Working on a tax return — or paying someone to do it for you — might be a royal pain. But for three out of four taxpayers, at least there's a reason to smile when the deed is done. Our 1040s turn out to be invoices demanding cash from Uncle Sam. That's why the IRS is in the process of delivering nearly 100 million tax refunds to grateful recipients across the nation. So much money is involved – over $300 billion in all – that some taxpayers apparently could use help figuring out how to spend it.
But let's keep the good news coming. There is no reason to wait until the spring 2014 to get your 2013 refund. You can start getting it in installments starting next payday. The secret is simply preventing the government from taking more out of your paycheck than you actually owe in income taxes! Springtime refunds are nothing more than proof that too much was withheld from your checks in 2012. And, believe it or not, it's surprisingly simple to fix overwithholding.
CALCULATOR: Set Your Withholding Right
All you have to do is file a revised Form W-4 with your employer. The information on that little form determines how much federal income tax is withheld from your checks. The more "allowances" you claim on the W-4, the less income tax will be withheld.
Once you file a Form W-4 claiming extra allowances, your take-home pay should rise on your next payday ... to reflect reduced income-tax withholding. There's a good chance that fixing your withholding will more than offset the hike in Social Security taxes you suffered in January when the payroll tax holiday expired.

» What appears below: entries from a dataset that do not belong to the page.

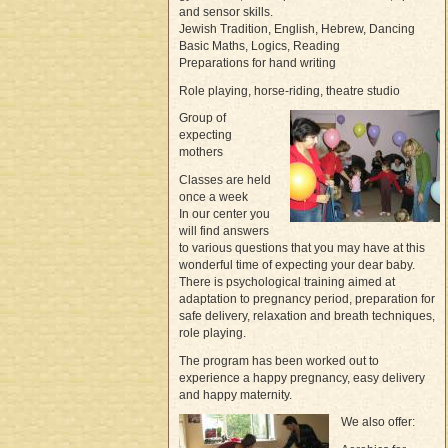
and sensor skills.
Jewish Tradition, English, Hebrew, Dancing
Basic Maths, Logics, Reading
Preparations for hand writing
Role playing, horse-riding, theatre studio
Group of
expecting
mothers
Classes are held
once a week
In our center you
will find answers
to various questions that you may have at this
wonderful time of expecting your dear baby.
There is psychological training aimed at
adaptation to pregnancy period, preparation for
safe delivery, relaxation and breath techniques,
role playing.
The program has been worked out to
experience a happy pregnancy, easy delivery
and happy maternity.
We also offer:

Ah, but how do you know how many allowances to claim? Worksheets that come with the W-4 will help, and you can get detailed instructions in IRS Publication 919, How Do I Adjust My Tax Withholding? Or you can struggle through the IRS's online withholding calculator.
The Kiplinger Way
But we've got a better idea. If your 2013 financial situation is likely to be similar to 2012's, take advantage of Kiplinger's Easy-to-Use Tax Withholding Calculator. Answer three simple questions (you'll find the answers on your 2012 tax forms), and we'll estimate how many additional allowances you deserve. We'll even show you how much your take-home pay will rise starting next payday if you claim the allowances on a new W-4.
Our quick-and-easy method is a helpful guide, not gospel. And it's based on the assumption that your financial life hasn't changed dramatically. If you have a new baby, get a new job or have an adult child who qualified as a dependent in 2012 but won't in 2013, for example, the calculator won't reflect how such events will affect your tax bill ... and your tax withholding.

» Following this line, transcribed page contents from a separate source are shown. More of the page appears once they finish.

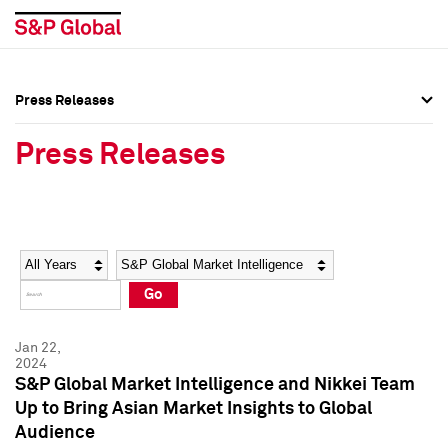
Press Releases
Press Overview
Press Overview
Press Releases
Press Releases
Press Releases
Media Contacts
Media Contacts
Year
Category
Keywords
Social Media Directory
Social Media Directory
Go
Press Kit
Press Kit
Jan 22,
2024
S&P Global Market Intelligence and Nikkei Team
Up to Bring Asian Market Insights to Global
Audience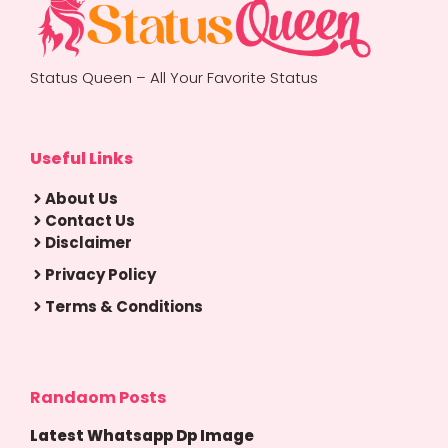
Status Queen – All Your Favorite Status
Useful Links
About Us
Contact Us
Disclaimer
Privacy Policy
Terms & Conditions
Randaom Posts
Latest Whatsapp Dp Image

But for most Americans, our calculator will paint a reliable picture. That, in turn, should accomplish two important goals:
1) Get you motivated to grab a W-4 to pinpoint how many extra allowances you should claim; and
2) Get you more of your money as you earn it.
Most people fill out a W-4 when they first take a job and never think about it again. But you can change the number of allowances at any time. You probably should if your 2012 return triggered a refund of $500 or more or if you had to send a check covering more than 10% of your total tax bill when you filed.